Environments are logical entities that provide a structured framework for managing the lifecycle of your applications across various stages of development, testing, and production.

By bundling deployment policies, environments ensure that all workloads deployed within them adhere to consistent guidelines — promoting predictability, control, and quality throughout your organization.

Currently, Blaxel provides all workspaces with two different environments: production and development.

  • They are created without any policy: by default, workloads deployed in these environments won’t have any deployment restrictions.
  • They allow for a development/production release lifecycle: each environment provides a specific inference endpoint for workloads deployed within it.
Please reach out to us at support@blaxel.ai if you would like to use more than two environments.

Attaching policies to an environment

You can attach deployment policies to any environment in order to enforce them across all workloads in that environment that are in the scope of the target of the policy.

When no policies are enforced on a type, all options for this type are considered allowed. Workloads are executed using Global Inference Network’s default optimizations.

Read our complete reference for environments.

Attaching multiple policies to an environment

When attaching multiple policies to the same environment, it is important to understand the resulting effect to avoid any error.

Their combined effect is the UNION of all of their effects for the same type of policy (a.k.a OR clause), and INTERSECTION across all types of policies (a.k.a AND clause).

For example, let’s say you attach the following three policies on environment ‘development’:

  • US only: Country is United States (type of policy: location)
  • Asia only: Continent is Asia (type of policy: location)
  • T4 only: GPU is T4 (type of policy: gpu)

Then, all workloads deployed in ‘development’ will run necessarily on T4 accelerators, which are on any location that is either in the US or in any country in Asia.
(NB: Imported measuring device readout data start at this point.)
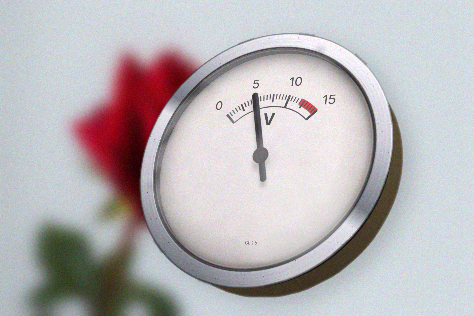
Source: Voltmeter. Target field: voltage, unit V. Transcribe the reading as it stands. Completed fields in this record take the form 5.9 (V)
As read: 5 (V)
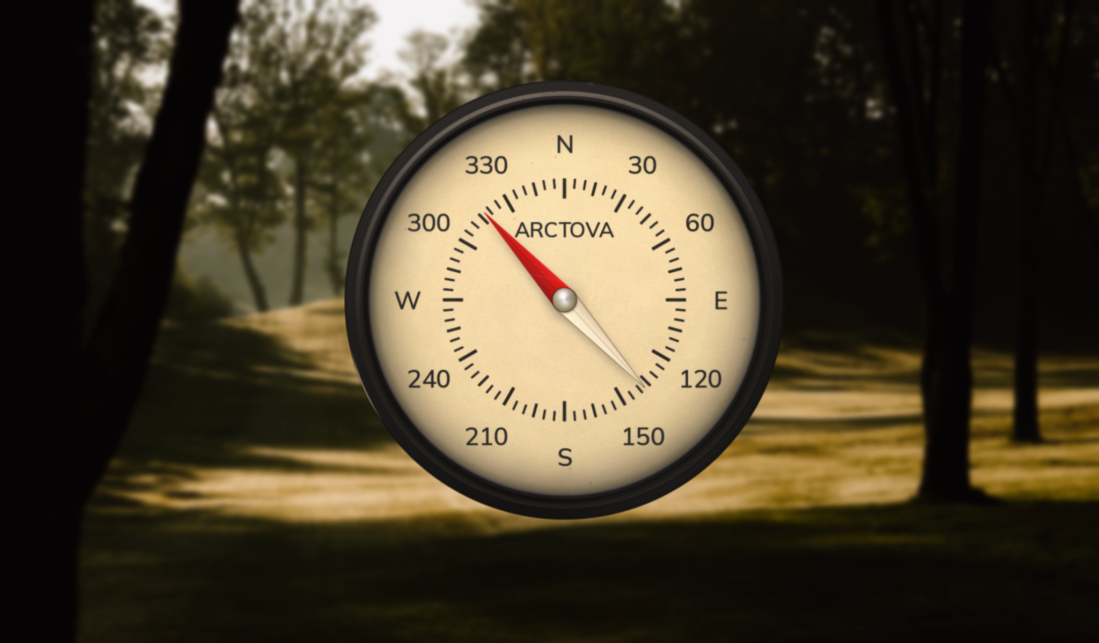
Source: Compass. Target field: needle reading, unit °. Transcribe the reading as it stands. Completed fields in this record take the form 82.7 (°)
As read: 317.5 (°)
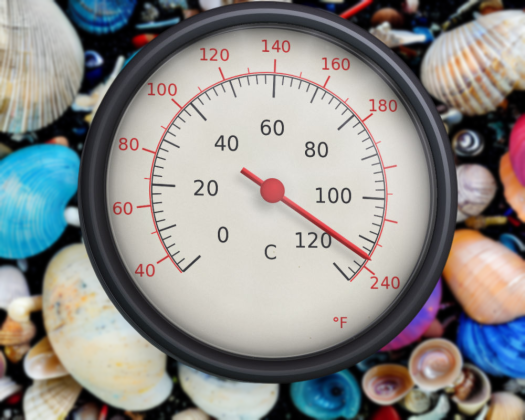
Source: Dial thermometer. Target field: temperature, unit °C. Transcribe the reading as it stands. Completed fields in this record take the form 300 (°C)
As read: 114 (°C)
Deploying workloads to an environment

Deploying a workload

When deploying a function, agent or model API, you can choose an environment on which to deploy it. When an object is deployed in an environment, this produces a “deployment” of this object.

If you don’t specify an environment when deploying a workload, the workload is deployed in the production environment by default.

Rolling out a deployment to a new environment

Deployments can be released to a new environment. This replaces the deployment that was initially on the new target environment, and keeps the origin deployment intact.

For example, for Agent XYZ:

  1. Let’s say you have version A of the agent running on the production environment (this is the production deployment), and version B of the agent running on the development environment (this is the development deployment). Each version can be called through the respective agent deployment endpoint allowing to test version B while version A still runs.
  2. Once version B is tested and ready, you release the development deployment on the production environment.
  3. Now: version B runs on the production environment, and version B also runs on the development environment. Version A can no longer be called.
  4. You replace the development deployment with version C of the agent.
  5. Now: version B runs on the production environment, and version C runs on the development environment.